Radical and significant alterations of state government — good and bad — are more likely to come from ballot propositions rather than the Legislature. Voters increasingly frustrated with Sacramento have turned more and more to the initiative process. A new example is a possible ballot measure for the June 2012 ballot.
Mark Bucher, a longtime Orange County political activist, filed the initiative with the state April 1 and told us he is assembling a bipartisan, "good-government coalition." He says the only way to reform the state is to limit both corporate and union influence. The initiative is currently being circulated in Orange County among potential supporters. It is written in a way that might tap into voter angst over the power of special interests in the Golden State.
The Stop Special Interest Money Now act would essentially restrict corporations and labor unions from making direct campaign contributions to candidates. It is a message with enough populist appeal that it might just energize voters.
According to stopspecialinterestmoney.org, the initiative's major provisions include:
• Prohibiting "corporate and labor union contributions to candidates";
• Banning "government contractors from contributing money to government officials who award them contracts";
• Disallowing "corporations and labor unions from collecting political funds from employees and union members using the inherently coercive means of payroll deduction";
• Making political contributions strictly voluntary.
If a measure with such provisions became law, it would change the electoral landscape in the state.
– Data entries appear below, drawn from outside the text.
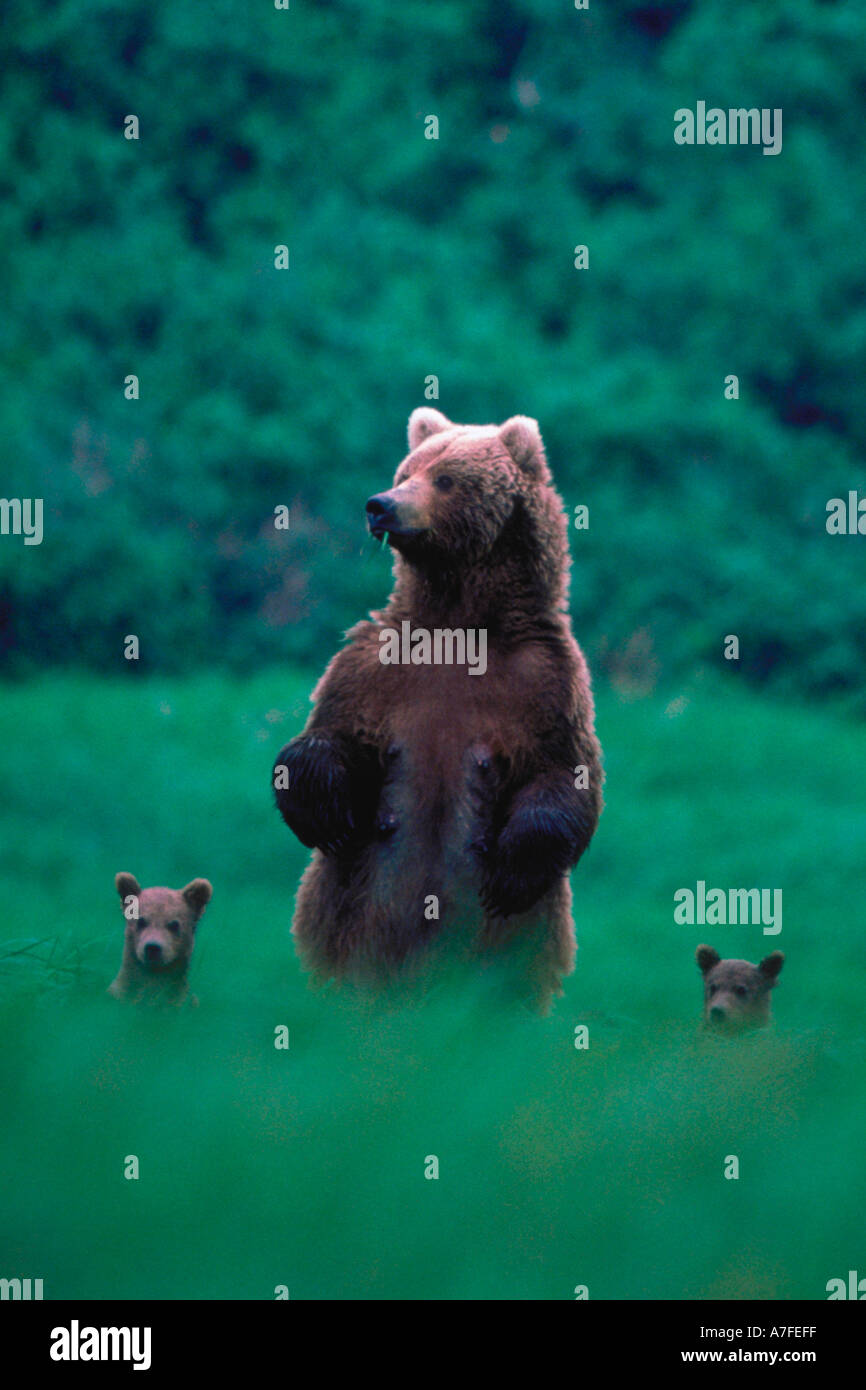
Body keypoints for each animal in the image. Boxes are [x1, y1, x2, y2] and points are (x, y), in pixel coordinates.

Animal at [273, 408, 603, 1008]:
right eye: (406, 470)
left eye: (446, 478)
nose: (380, 504)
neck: (460, 623)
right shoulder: (374, 667)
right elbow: (330, 734)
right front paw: (325, 812)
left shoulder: (547, 681)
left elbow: (563, 775)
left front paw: (512, 870)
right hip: (346, 923)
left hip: (515, 948)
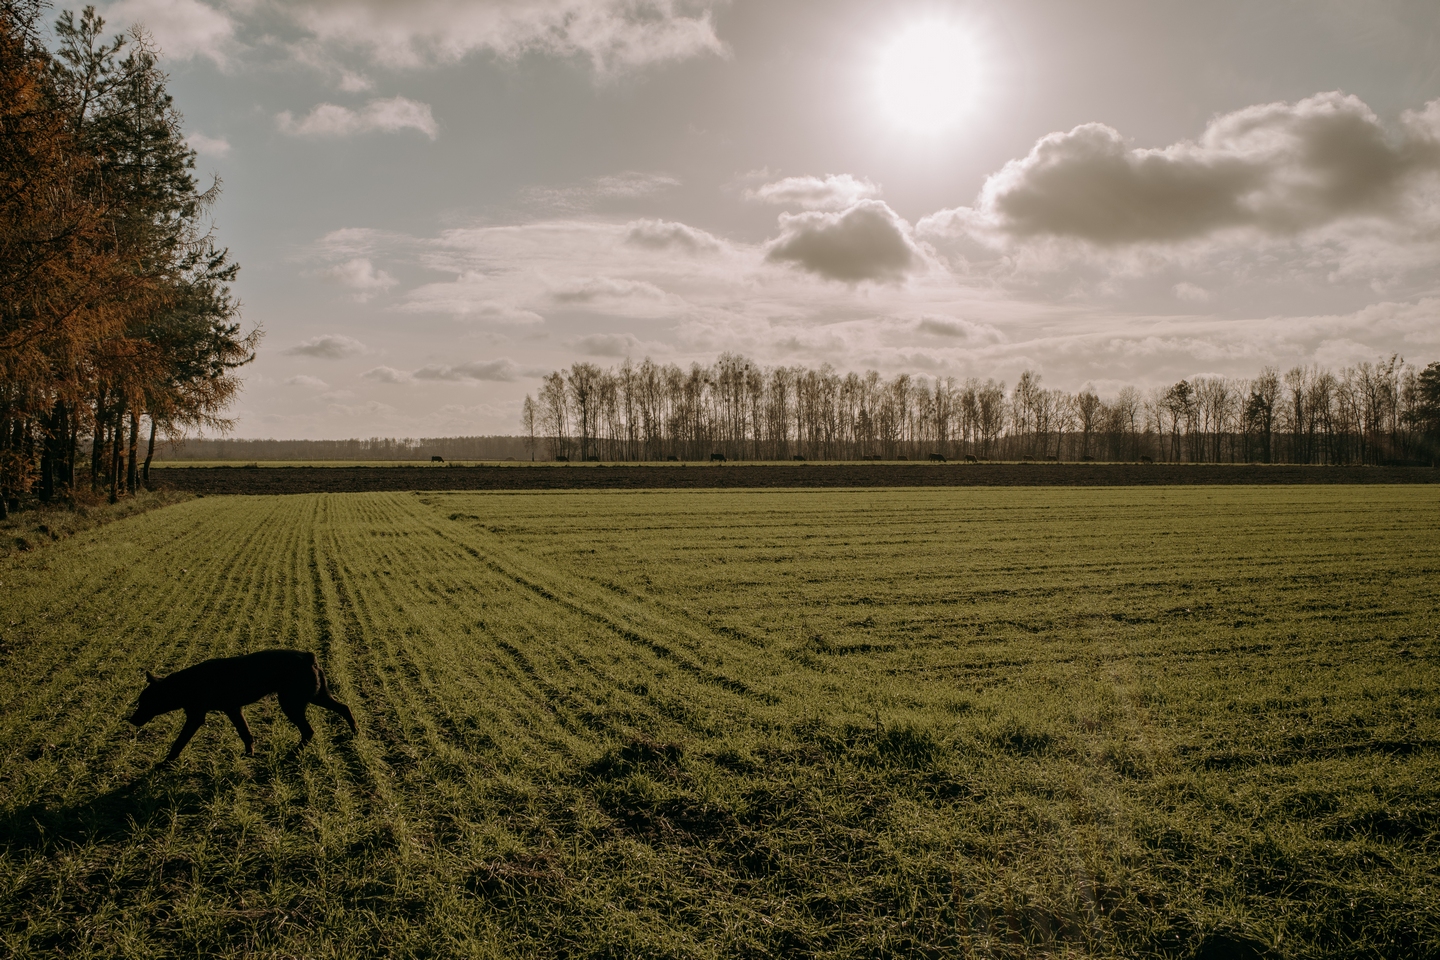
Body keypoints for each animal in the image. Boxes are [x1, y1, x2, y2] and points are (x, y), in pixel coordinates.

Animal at [131, 650, 358, 759]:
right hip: (316, 695)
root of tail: (309, 657)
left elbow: (179, 742)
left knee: (308, 731)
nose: (131, 720)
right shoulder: (233, 710)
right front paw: (249, 753)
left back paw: (293, 754)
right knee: (344, 708)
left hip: (291, 703)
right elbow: (245, 733)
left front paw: (165, 763)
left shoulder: (196, 717)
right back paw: (355, 732)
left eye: (144, 702)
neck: (185, 684)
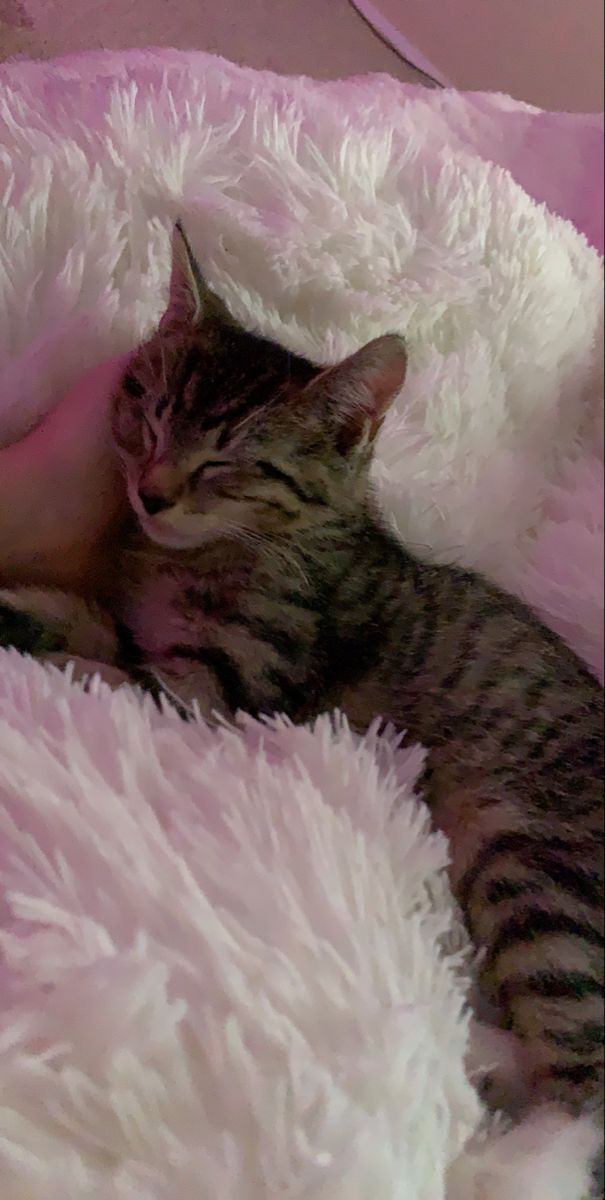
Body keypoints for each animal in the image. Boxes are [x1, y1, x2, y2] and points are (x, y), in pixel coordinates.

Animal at [2, 223, 602, 1123]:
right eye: (148, 410)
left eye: (227, 464)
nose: (151, 491)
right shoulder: (140, 633)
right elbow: (92, 627)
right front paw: (25, 611)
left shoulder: (218, 691)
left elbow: (104, 673)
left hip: (535, 861)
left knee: (578, 1089)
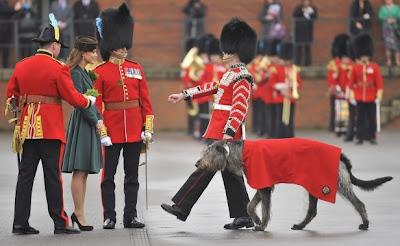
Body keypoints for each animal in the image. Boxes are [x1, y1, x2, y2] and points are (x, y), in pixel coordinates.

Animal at [197, 140, 394, 231]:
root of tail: (341, 155)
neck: (242, 152)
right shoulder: (263, 183)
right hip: (315, 183)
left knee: (358, 202)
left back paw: (365, 224)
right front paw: (258, 221)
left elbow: (264, 208)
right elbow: (250, 205)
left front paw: (262, 225)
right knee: (312, 210)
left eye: (207, 153)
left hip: (335, 181)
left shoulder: (265, 185)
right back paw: (300, 225)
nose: (197, 164)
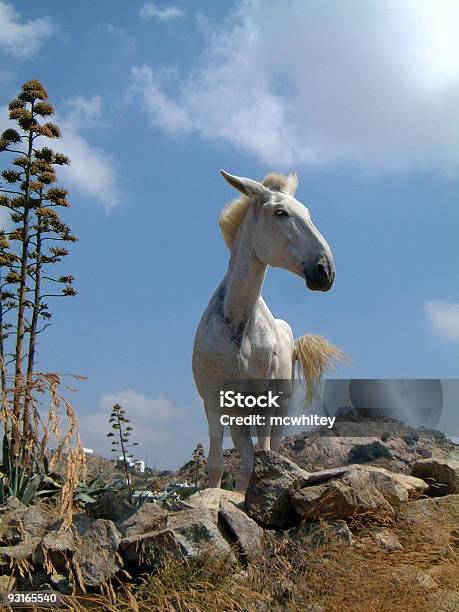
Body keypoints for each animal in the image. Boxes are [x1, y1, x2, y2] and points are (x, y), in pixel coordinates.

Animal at [193, 171, 342, 488]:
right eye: (280, 212)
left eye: (308, 213)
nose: (326, 271)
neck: (238, 327)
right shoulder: (213, 401)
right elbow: (219, 464)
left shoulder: (265, 401)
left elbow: (260, 457)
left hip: (279, 406)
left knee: (271, 447)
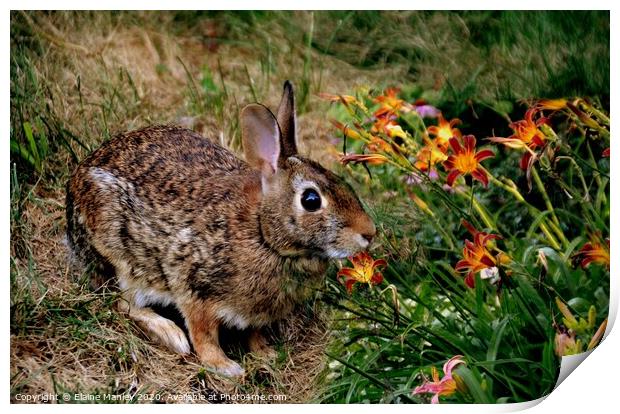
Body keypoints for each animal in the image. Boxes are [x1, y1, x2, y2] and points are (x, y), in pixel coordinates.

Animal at [66, 80, 378, 376]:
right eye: (311, 200)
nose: (369, 233)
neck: (264, 235)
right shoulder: (193, 286)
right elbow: (203, 334)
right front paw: (224, 366)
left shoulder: (254, 312)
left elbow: (253, 333)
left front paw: (266, 354)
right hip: (120, 256)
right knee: (122, 302)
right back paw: (170, 333)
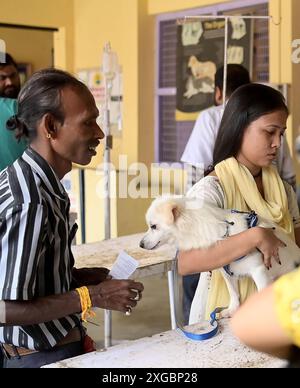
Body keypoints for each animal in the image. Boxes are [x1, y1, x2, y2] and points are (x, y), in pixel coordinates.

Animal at [140, 196, 300, 322]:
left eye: (153, 226)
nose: (140, 244)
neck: (225, 233)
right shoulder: (227, 271)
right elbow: (233, 293)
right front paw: (232, 310)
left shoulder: (259, 271)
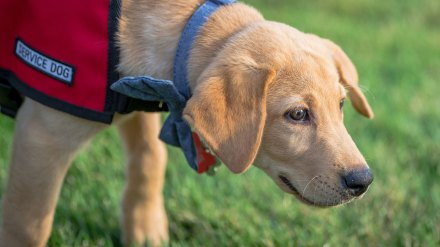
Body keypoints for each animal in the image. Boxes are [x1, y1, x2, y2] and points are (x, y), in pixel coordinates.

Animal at [0, 0, 374, 246]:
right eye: (297, 115)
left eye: (341, 104)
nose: (363, 181)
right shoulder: (42, 135)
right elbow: (29, 225)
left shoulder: (140, 95)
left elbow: (150, 158)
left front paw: (145, 228)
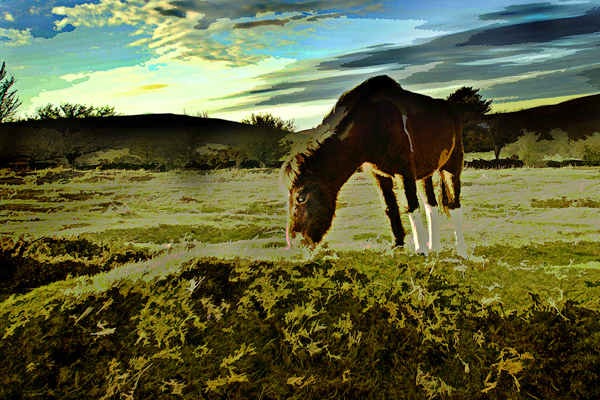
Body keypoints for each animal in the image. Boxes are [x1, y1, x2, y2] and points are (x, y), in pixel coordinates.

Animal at [280, 75, 468, 258]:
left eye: (301, 198)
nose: (294, 243)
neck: (372, 123)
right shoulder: (379, 175)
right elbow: (390, 207)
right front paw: (398, 245)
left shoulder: (404, 172)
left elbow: (410, 205)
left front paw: (420, 249)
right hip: (425, 174)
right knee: (431, 206)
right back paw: (434, 247)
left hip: (452, 165)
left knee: (454, 204)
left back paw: (461, 251)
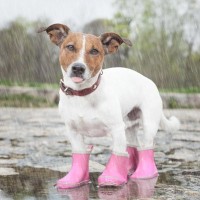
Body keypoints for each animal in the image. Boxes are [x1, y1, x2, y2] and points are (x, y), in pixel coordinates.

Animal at [37, 23, 180, 189]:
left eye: (94, 51)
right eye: (70, 47)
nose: (78, 68)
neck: (83, 94)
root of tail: (149, 81)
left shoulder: (116, 129)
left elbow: (118, 152)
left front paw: (113, 177)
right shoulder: (73, 132)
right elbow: (80, 154)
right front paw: (75, 180)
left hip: (148, 124)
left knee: (146, 147)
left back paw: (144, 173)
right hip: (129, 126)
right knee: (133, 145)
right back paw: (129, 169)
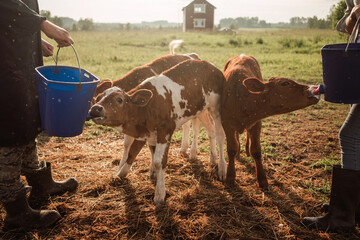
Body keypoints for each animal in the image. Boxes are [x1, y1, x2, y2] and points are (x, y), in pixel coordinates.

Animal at [89, 60, 226, 204]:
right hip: (201, 110)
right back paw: (213, 158)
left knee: (220, 135)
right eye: (97, 97)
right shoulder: (144, 133)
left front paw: (160, 194)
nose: (96, 108)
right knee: (210, 130)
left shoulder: (164, 132)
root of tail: (208, 64)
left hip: (216, 108)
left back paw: (222, 168)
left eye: (119, 99)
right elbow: (133, 153)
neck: (147, 107)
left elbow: (159, 161)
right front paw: (120, 174)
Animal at [221, 55, 320, 188]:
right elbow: (231, 149)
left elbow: (256, 150)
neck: (242, 99)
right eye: (285, 83)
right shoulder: (226, 123)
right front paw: (230, 177)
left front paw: (262, 179)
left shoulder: (257, 122)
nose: (314, 88)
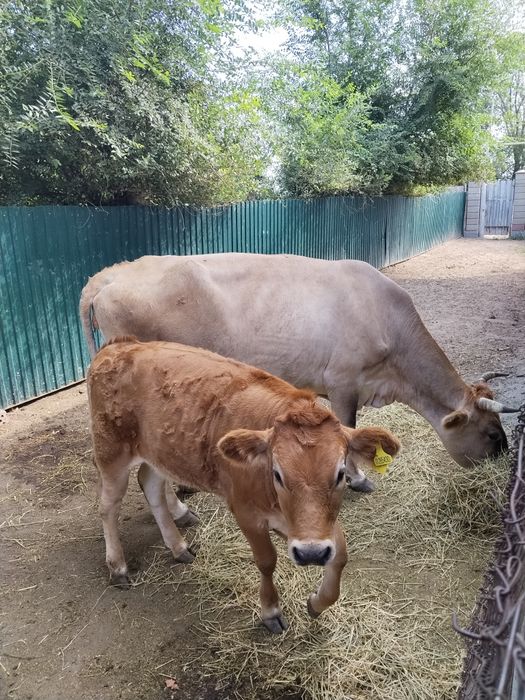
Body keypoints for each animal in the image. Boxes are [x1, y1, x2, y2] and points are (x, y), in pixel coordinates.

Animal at [80, 253, 517, 491]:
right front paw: (357, 479)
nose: (502, 462)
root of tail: (110, 274)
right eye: (493, 434)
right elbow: (348, 430)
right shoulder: (343, 381)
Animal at [87, 338, 400, 632]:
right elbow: (266, 560)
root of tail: (119, 345)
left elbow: (341, 554)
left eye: (340, 473)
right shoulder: (246, 511)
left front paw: (316, 603)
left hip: (158, 453)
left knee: (150, 485)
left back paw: (178, 546)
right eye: (277, 474)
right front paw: (270, 612)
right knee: (108, 507)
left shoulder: (308, 525)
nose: (311, 554)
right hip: (111, 452)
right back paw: (118, 566)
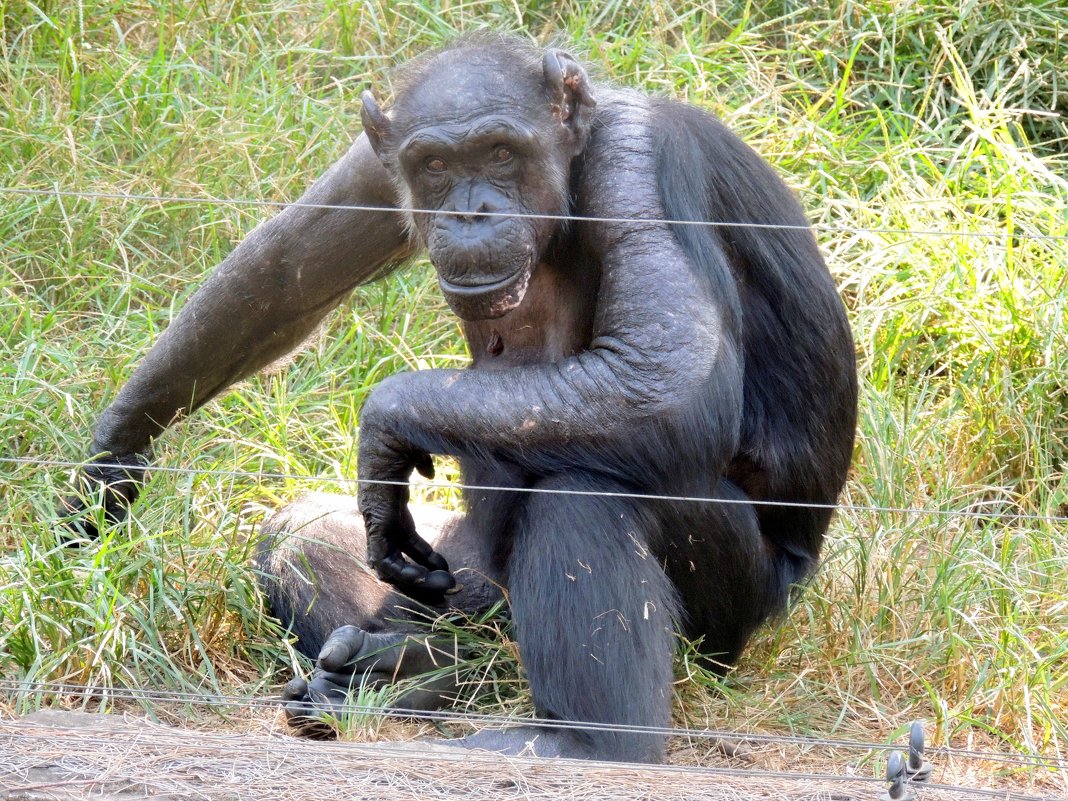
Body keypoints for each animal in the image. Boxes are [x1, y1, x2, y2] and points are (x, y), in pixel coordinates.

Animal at [64, 36, 850, 764]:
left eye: (501, 152)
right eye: (437, 166)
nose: (473, 211)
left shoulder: (638, 160)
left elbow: (663, 371)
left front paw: (385, 421)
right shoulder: (375, 162)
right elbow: (284, 272)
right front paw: (105, 474)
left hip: (735, 615)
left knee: (583, 491)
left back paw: (579, 740)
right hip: (465, 582)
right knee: (304, 536)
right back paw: (402, 668)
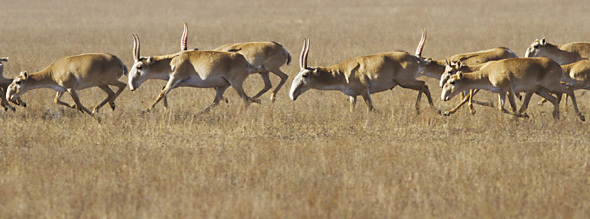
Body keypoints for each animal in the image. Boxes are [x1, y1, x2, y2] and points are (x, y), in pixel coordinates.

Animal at [131, 34, 260, 113]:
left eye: (139, 66)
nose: (132, 86)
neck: (173, 60)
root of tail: (245, 62)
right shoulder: (179, 83)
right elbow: (164, 90)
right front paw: (166, 109)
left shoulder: (175, 79)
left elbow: (162, 92)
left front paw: (146, 109)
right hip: (223, 86)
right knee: (217, 101)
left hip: (235, 84)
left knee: (245, 99)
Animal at [290, 30, 438, 112]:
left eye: (305, 74)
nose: (292, 94)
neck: (343, 72)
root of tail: (414, 57)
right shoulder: (353, 95)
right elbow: (352, 110)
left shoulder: (364, 92)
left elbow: (371, 108)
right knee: (424, 86)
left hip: (405, 82)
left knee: (423, 84)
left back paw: (420, 109)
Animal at [442, 56, 584, 120]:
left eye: (452, 81)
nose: (444, 97)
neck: (487, 72)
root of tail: (558, 66)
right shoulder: (501, 93)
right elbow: (501, 108)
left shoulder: (508, 90)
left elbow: (514, 107)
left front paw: (520, 118)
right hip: (541, 90)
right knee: (555, 99)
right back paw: (556, 117)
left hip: (552, 85)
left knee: (569, 91)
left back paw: (580, 115)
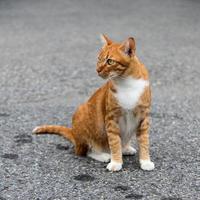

Voters are becoming more keenly aware of the entrenched power of special interests in the state government. It is no secret that there appears to be a correlation between campaign spending and laws approved by the Legislature. The Stop Special Interest Money website notes two disconcerting statistics, as reported by the San Jose Mercury News: 40 percent of bills in the state are "sponsored by special interest lobbyists, and these bills are more than twice as likely to become law."
It's too early to judge the impact on political speech — so much campaign money now goes to issue advocacy ads and does not go directly to candidates. But the initiative looks as though it will correct some of the operational abuses in how political dollars are collected.
The measure's success, though, will hinge on the scope of the coalition assembled to back it.